The probable link between the breast cancer drug Herceptin and cardiac failure appears to lie in a direction interaction of the antibody with myocardial cells, according to research published in the April 30th issue of Nature Medicine. The same results may also explain why a common chemotherapy regimen including Herceptin is particularly toxic to patients.

Herceptin targets the protein Her2 (a human epidermal growth factor receptor), which is produced in excess in some aggressive breast cancer tumors. The new study shows that the mouse version of the receptor protein, called erbB2, is needed for proper myocardial cell function.
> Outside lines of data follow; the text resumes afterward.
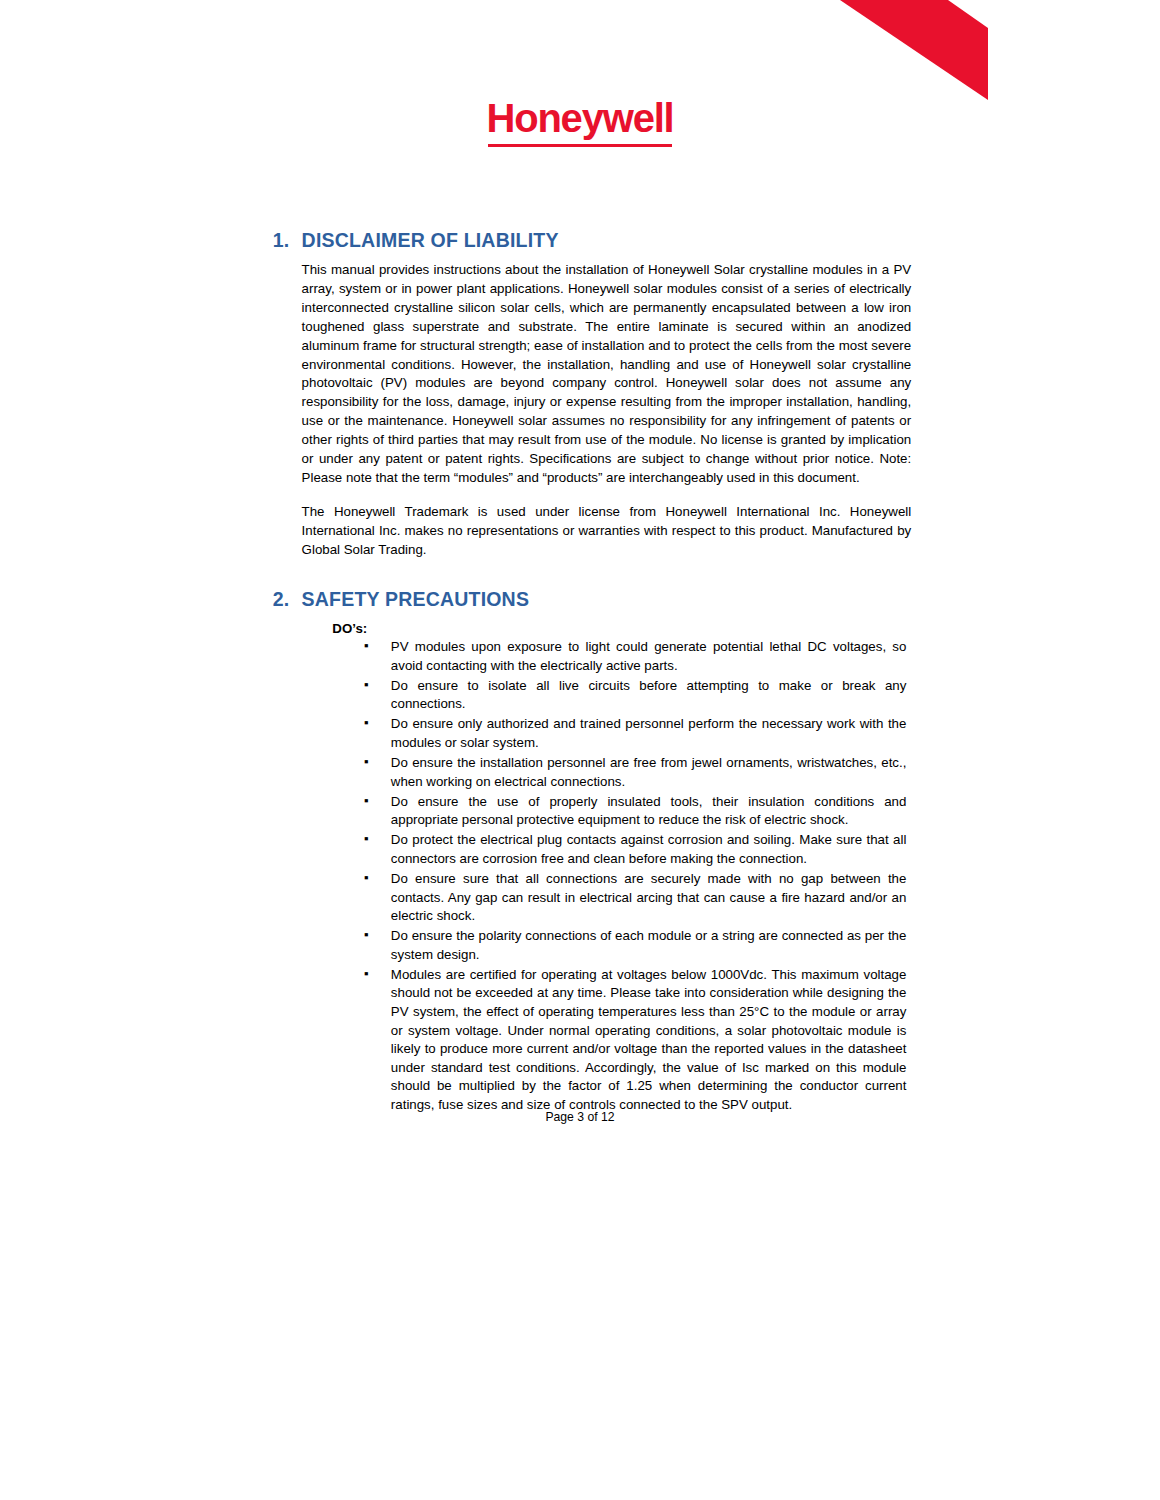Honeywell
1. DISCLAIMER OF LIABILITY
This manual provides instructions about the installation of Honeywell Solar crystalline modules in a PV array, system or in power plant applications. Honeywell solar modules consist of a series of electrically interconnected crystalline silicon solar cells, which are permanently encapsulated between a low iron toughened glass superstrate and substrate. The entire laminate is secured within an anodized aluminum frame for structural strength; ease of installation and to protect the cells from the most severe environmental conditions. However, the installation, handling and use of Honeywell solar crystalline photovoltaic (PV) modules are beyond company control. Honeywell solar does not assume any responsibility for the loss, damage, injury or expense resulting from the improper installation, handling, use or the maintenance. Honeywell solar assumes no responsibility for any infringement of patents or other rights of third parties that may result from use of the module. No license is granted by implication or under any patent or patent rights. Specifications are subject to change without prior notice. Note: Please note that the term “modules” and “products” are interchangeably used in this document.
The Honeywell Trademark is used under license from Honeywell International Inc. Honeywell International Inc. makes no representations or warranties with respect to this product. Manufactured by Global Solar Trading.
2. SAFETY PRECAUTIONS
DO’s:
PV modules upon exposure to light could generate potential lethal DC voltages, so avoid contacting with the electrically active parts.
Do ensure to isolate all live circuits before attempting to make or break any connections.
Do ensure only authorized and trained personnel perform the necessary work with the modules or solar system.
Do ensure the installation personnel are free from jewel ornaments, wristwatches, etc., when working on electrical connections.
Do ensure the use of properly insulated tools, their insulation conditions and appropriate personal protective equipment to reduce the risk of electric shock.
Do protect the electrical plug contacts against corrosion and soiling. Make sure that all connectors are corrosion free and clean before making the connection.
Do ensure sure that all connections are securely made with no gap between the contacts. Any gap can result in electrical arcing that can cause a fire hazard and/or an electric shock.
Do ensure the polarity connections of each module or a string are connected as per the system design.
Modules are certified for operating at voltages below 1000Vdc. This maximum voltage should not be exceeded at any time. Please take into consideration while designing the PV system, the effect of operating temperatures less than 25°C to the module or array or system voltage. Under normal operating conditions, a solar photovoltaic module is likely to produce more current and/or voltage than the reported values in the datasheet under standard test conditions. Accordingly, the value of Isc marked on this module should be multiplied by the factor of 1.25 when determining the conductor current ratings, fuse sizes and size of controls connected to the SPV output.
Page 3 of 12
"It was possible that Herceptin triggered cardiac malfunction by a number of mechanisms, but now it appears that the drug's direct action on erbB2 is the culprit [in mice]," said Kuo-Fen Lee, senior author of the study.

Lee noted that it should be possible to engineer new generations of drugs that would have a significantly less deleterious effect on heart function. "To do that we need to know more about the role of erbB2 in both cancer and heart cells," he said.
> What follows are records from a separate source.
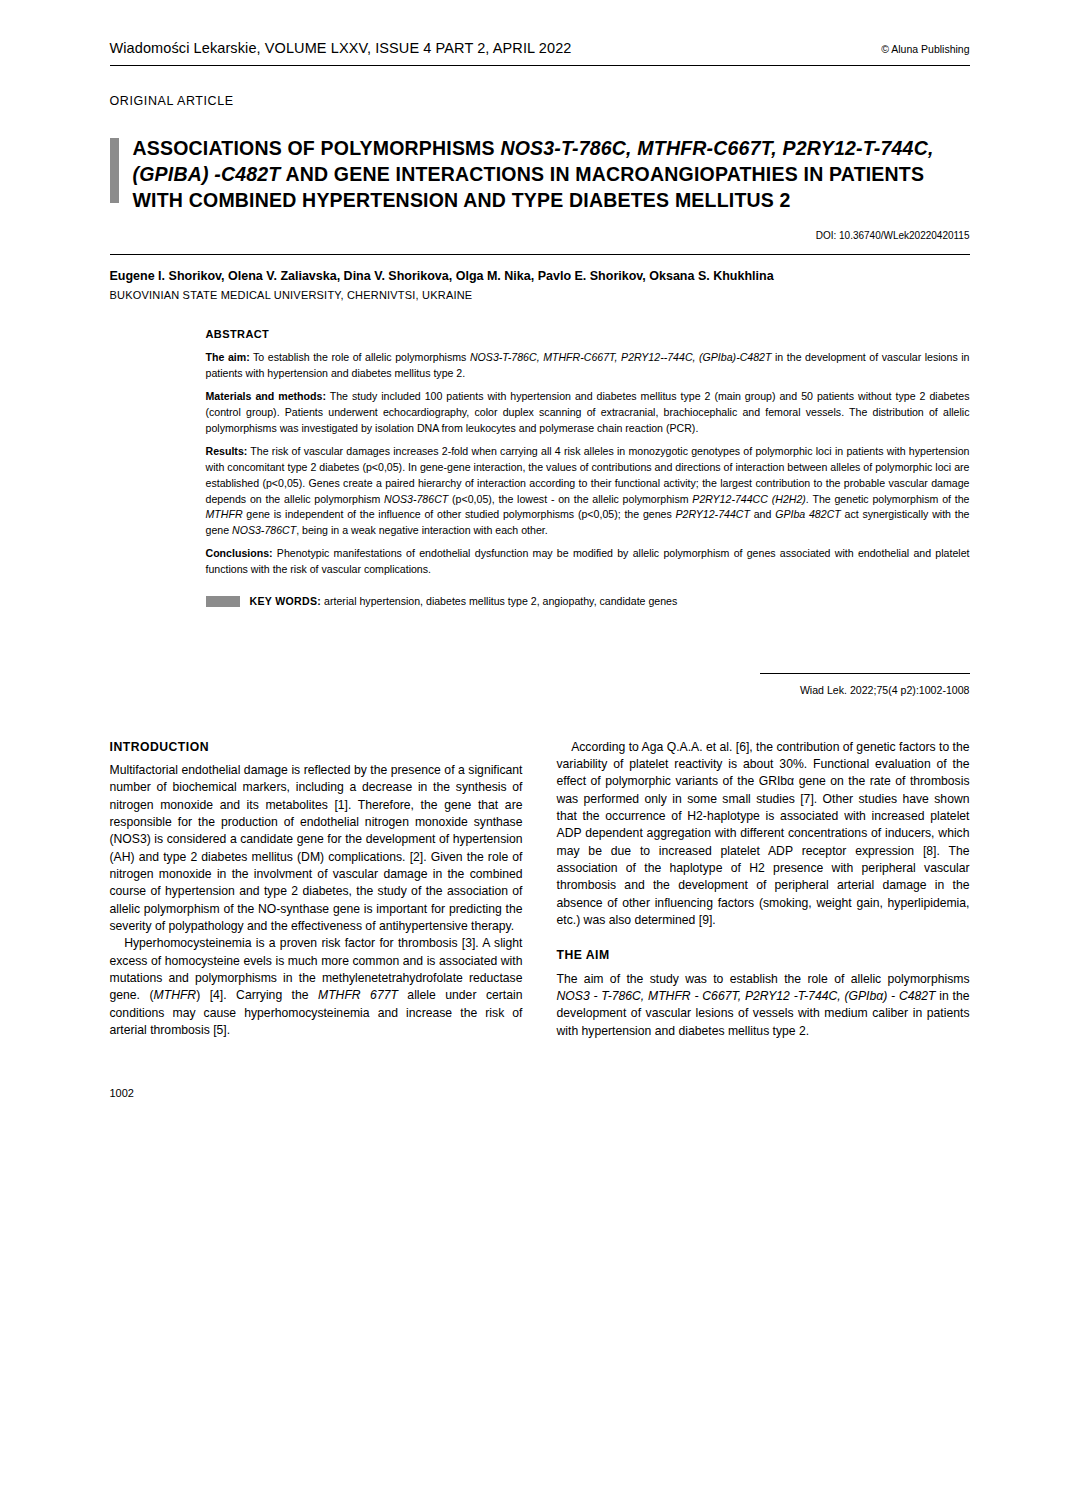Wiadomości Lekarskie, VOLUME LXXV, ISSUE 4 PART 2, APRIL 2022
© Aluna Publishing
ORIGINAL ARTICLE
Associations of polymorphisms NOS3-T-786C, MTHFR-C667T, P2RY12-T-744C, (GPIBA) -C482T and gene interactions in macroangiopathies in patients with combined hypertension and type diabetes mellitus 2
DOI: 10.36740/WLek20220420115
Eugene I. Shorikov, Olena V. Zaliavska, Dina V. Shorikova, Olga M. Nika, Pavlo E. Shorikov, Oksana S. Khukhlina
BUKOVINIAN STATE MEDICAL UNIVERSITY, CHERNIVTSI, UKRAINE
ABSTRACT
The aim: To establish the role of allelic polymorphisms NOS3-T-786C, MTHFR-C667T, P2RY12--744C, (GPIba)-C482T in the development of vascular lesions in patients with hypertension and diabetes mellitus type 2.
Materials and methods: The study included 100 patients with hypertension and diabetes mellitus type 2 (main group) and 50 patients without type 2 diabetes (control group). Patients underwent echocardiography, color duplex scanning of extracranial, brachiocephalic and femoral vessels. The distribution of allelic polymorphisms was investigated by isolation DNA from leukocytes and polymerase chain reaction (PCR).
Results: The risk of vascular damages increases 2-fold when carrying all 4 risk alleles in monozygotic genotypes of polymorphic loci in patients with hypertension with concomitant type 2 diabetes (p<0,05). In gene-gene interaction, the values of contributions and directions of interaction between alleles of polymorphic loci are established (p<0,05). Genes create a paired hierarchy of interaction according to their functional activity; the largest contribution to the probable vascular damage depends on the allelic polymorphism NOS3-786CT (p<0,05), the lowest - on the allelic polymorphism P2RY12-744CC (H2H2). The genetic polymorphism of the MTHFR gene is independent of the influence of other studied polymorphisms (p<0,05); the genes P2RY12-744CT and GPIba 482CT act synergistically with the gene NOS3-786CT, being in a weak negative interaction with each other.
Conclusions: Phenotypic manifestations of endothelial dysfunction may be modified by allelic polymorphism of genes associated with endothelial and platelet functions with the risk of vascular complications.
KEY WORDS: arterial hypertension, diabetes mellitus type 2, angiopathy, candidate genes
Wiad Lek. 2022;75(4 p2):1002-1008
INTRODUCTION
Multifactorial endothelial damage is reflected by the presence of a significant number of biochemical markers, including a decrease in the synthesis of nitrogen monoxide and its metabolites [1]. Therefore, the gene that are responsible for the production of endothelial nitrogen monoxide synthase (NOS3) is considered a candidate gene for the development of hypertension (AH) and type 2 diabetes mellitus (DM) complications. [2]. Given the role of nitrogen monoxide in the involvment of vascular damage in the combined course of hypertension and type 2 diabetes, the study of the association of allelic polymorphism of the NO-synthase gene is important for predicting the severity of polypathology and the effectiveness of antihypertensive therapy.
Hyperhomocysteinemia is a proven risk factor for thrombosis [3]. A slight excess of homocysteine evels is much more common and is associated with mutations and polymorphisms in the methylenetetrahydrofolate reductase gene. (MTHFR) [4]. Carrying the MTHFR 677T allele under certain conditions may cause hyperhomocysteinemia and increase the risk of arterial thrombosis [5].
According to Aga Q.A.A. et al. [6], the contribution of genetic factors to the variability of platelet reactivity is about 30%. Functional evaluation of the effect of polymorphic variants of the GRIbα gene on the rate of thrombosis was performed only in some small studies [7]. Other studies have shown that the occurrence of H2-haplotype is associated with increased platelet ADP dependent aggregation with different concentrations of inducers, which may be due to increased platelet ADP receptor expression [8]. The association of the haplotype of H2 presence with peripheral vascular thrombosis and the development of peripheral arterial damage in the absence of other influencing factors (smoking, weight gain, hyperlipidemia, etc.) was also determined [9].
THE AIM
The aim of the study was to establish the role of allelic polymorphisms NOS3 - T-786C, MTHFR - C667T, P2RY12 -T-744C, (GPIbα) - C482T in the development of vascular lesions of vessels with medium caliber in patients with hypertension and diabetes mellitus type 2.
1002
In the study, researchers engineered mice that would stop making erbB2 after birth selectively in heart tissue in order to avoid the problem earlier researchers faced that mice lacking erbB2 completely would not come to term due to myriad developmental defects.

Hearts from mice ages one to six months displayed clear signs of cardiomyopathy similar to those observed in Herceptin-related cardiac dysfunction.

"The enlarged heart and impaired contraction of these erbB2 mutant mice point to an unsuspected cardioprotective role for the secreted protein, neuregulin, that stimulates this receptor," said co-author Ken Chien.

Other physiological measurements also indicated compromised cardiac function in the mice. Myocardial cells were less elastic than normal and therefore less effective in contraction and relaxation.

In addition, the erbB2 mutant mice were more susceptible than their normal counterparts to stress. They were less able to recover from tightening of the aorta that resulted in hypertension.

Almost all women who receive Herceptin also receive or have received other chemotherapeutic drugs, particularly anthracyclines. Because concurrent Herceptin and anthracycline treatment increases cardiac dysfunction in patients, Lee and his colleagues examined the effects of anthracyclines on the erbB2 mutant mice.

They found that myocardial cells from the mutant mice were much more sensitive to adriamycin at drug levels resembling those in patients undergoing treatment. "Therefore, it appears that the loss of erbB2 function caused by Herceptin makes cardiac muscle more susceptible to anthracycline toxicity," said Lee.

"This mouse model will help us identify new mechanisms to protect patients from Herceptin cardiomyopathy and thereby allow more aggressive and early use of Herceptin for a broad range of human cancers," Chien said.